Tous propriétaires…
Chacun se souvient du slogan de campagne du Président de la République stigmatisant l’effort public et solidaire de l’Etat et des collectivités territoriales pour un droit élémentaire, le droit au logement pour tous, en s’alignant misérablement sur un courant politique néo conservateur totalement discrédité aux USA.
Lui l’a dit, mais le pays le plus puissant et le plus riche de la planète l’a fait… Des commerciaux affûtés et convaincants ont incité des Américains pauvres à devenir, par l’endettement et des prêts à taux variables, propriétaires de leurs logements. Faire de l’argent sur des publics difficilement solvables, quelle idée géniale…
Bien entendu il y avait pour les banques prêteuses un problème de garanties, le niveau des prix immobiliers ayant atteint des proportions abyssales. Mais il fallait à tout prix conforter l’inflation immobilière qui, paraît-il, tire la croissance économique par l’effet richesse qu’elle génère, et les garanties d’emprunts hypothécaires que permet cette même inflation immobilière pour maintenir la consommation.
Comment faire pour garantir ces emprunts à une population déjà endettée et potentiellement insolvable ? En transformant ces dettes en titres vendus sur les marchés financiers du monde entier, et en particulier les banques. Le Crédit Agricole, en France, la Société Générale, Natixis ont eu là une opportunité de profits financiers supplémentaires. —Mais aussi des collectivités norvégiennes ont acheté ces titres pour gérer de façon optimale leurs excédents financiers ou leurs fonds de roulements—.
Transformer des dettes plus que hasardeuses en titres, il fallait oser le faire. Mais dans le grand casino financier mondial qui surplombe l’économie réelle et qui pille le travail humain, les idées les plus évidemment stupides pour le commun des mortels deviennent des produits financiers performants gérés par des traders de haut niveau dans un monde où la libre circulation du capital est la règle pour mieux soutenir une spéculation légitimée à tous les niveaux.
Lorsque les ménages pauvres américains ont vu, au bout de deux ans, le taux de leur crédit augmenter et sont devenus effectivement insolvables, la valeur des titres subprime vendus aux quatre coins du monde s’est effondrée, générant des pertes abyssales des institutions financières, une intervention massive des banques centrales pour régler les questions de liquidités, voire, comme en Angleterre pour Northern Rock, une intervention de l’Etat pour sauver une banque en faillite en la nationalisant, chose qui semblait impensable dans un pays voué à la tyrannie du libéralisme financier.
La crise systémique se propage d’un bout à l’autre de la planète ; les risques de restrictions de crédit pour les opérations économiques classiques sont réelles.

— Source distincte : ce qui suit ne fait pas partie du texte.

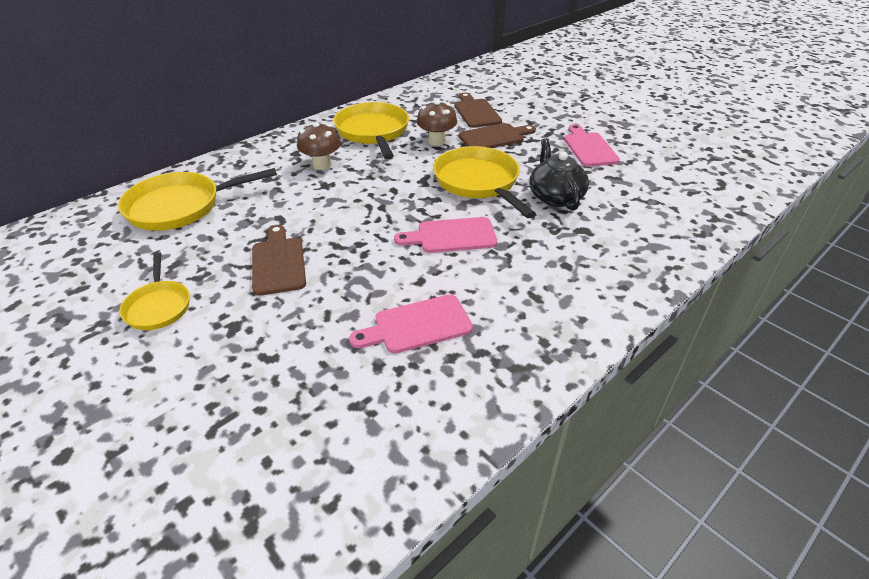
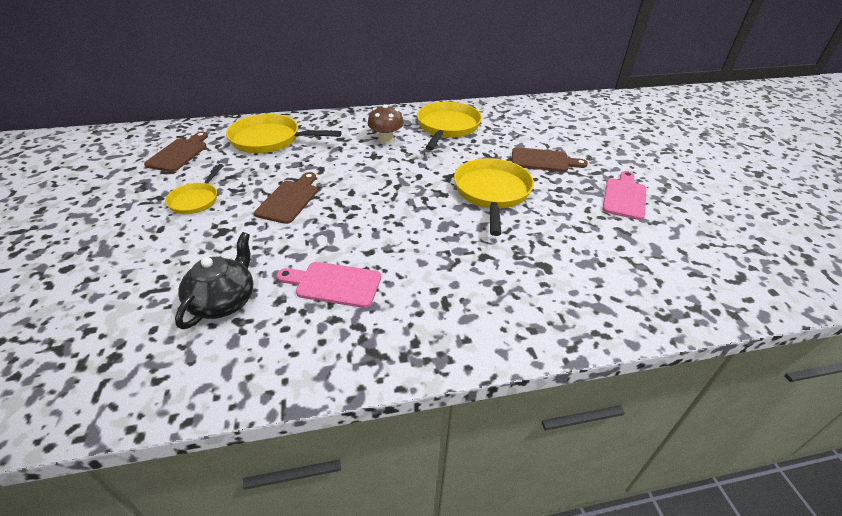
camera: 30 degrees right, 0 degrees up
(436, 141) = (490, 149): brown mushroom -> none
(451, 236) = (427, 227): pink cutting board -> none
(476, 112) = (547, 135): brown cutting board -> brown cutting board (179, 153)
(555, 197) = (547, 228): black teapot -> black teapot (224, 301)

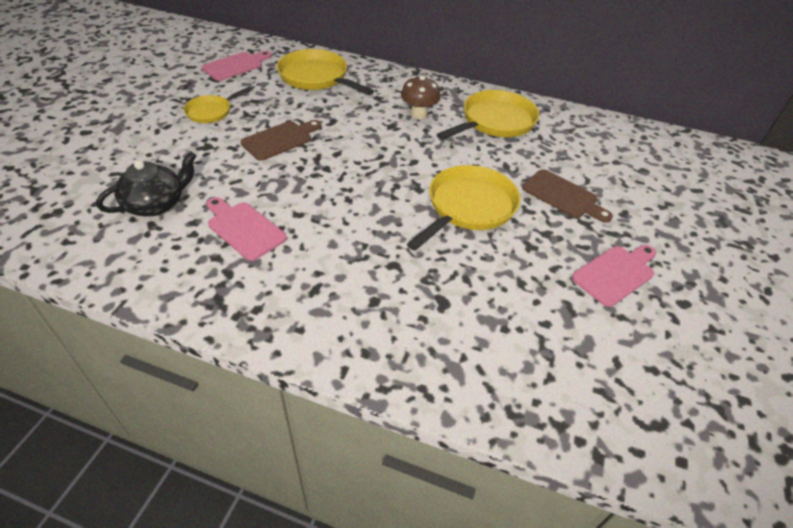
camera: 30 degrees right, 5 degrees up
(179, 153) = (235, 66): brown cutting board -> pink cutting board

Déjà les prêts immobiliers deviennent plus difficiles à obtenir, et un effet domino peut mettre à bas le château de cartes financier avec des conséquences économiques et sociales catastrophiques pour les salaires, les retraités, les jeunes, les budgets sociaux des Etats.
On sait aujourd’hui que les grandes sociétés d’assurances garantissant les crédits bancaires (les rehausseurs de crédit) sont dans la tourmente et menacés de faillite.
Le système monétaire et financier mondial semble au bout du rouleau. Le syndrome de 1929 est pris au sérieux par nombre d’analystes. La paupérisation des populations paraît irréversible. Le travail et la production physique sont, partout, menacés. L’inflation spéculative touche des domaines vitaux : la nourriture, l’énergie, le logement, la santé… Mais nos dirigeants amusent le peuple avec des sujets subalternes et pitoyables comme la carla-mania ; lui refusent son expression en ratifiant en catimini un traité européen qui conforte un libéralisme moribond et un libre échangisme destructeur ; défont hypocritement les systèmes de solidarité qui fondent notre vie sociale pour le pire : la lutte de tous contre tous.
Alors, face à la mise en œuvre cohérente et déterminée au niveau mondial, européen et français de la politique du pire, celle qui cherche à adapter à marche forcée le monde, l’Europe et la France à la mondialisation financière et ses conséquences, agissons solidairement. Dénonçons le pouvoir oligarchique, l’inégalité, le recul de civilisation, le développement des rentes au détriment du travail. Défendons ce qui fait l’essence d’une vie sociale humaine : la solidarité. En France cela veut dire défendre le logement social et son financement, défendre la retraite par répartition, défendre la sécurité sociale, défendre la dépense publique contre les prédateurs financiers et, bien sûr, les services publics qui sont les outils de la mise en œuvre du principe d’égalité encore inscrit —jusqu’à quand ?— sur les frontons de nos mairies.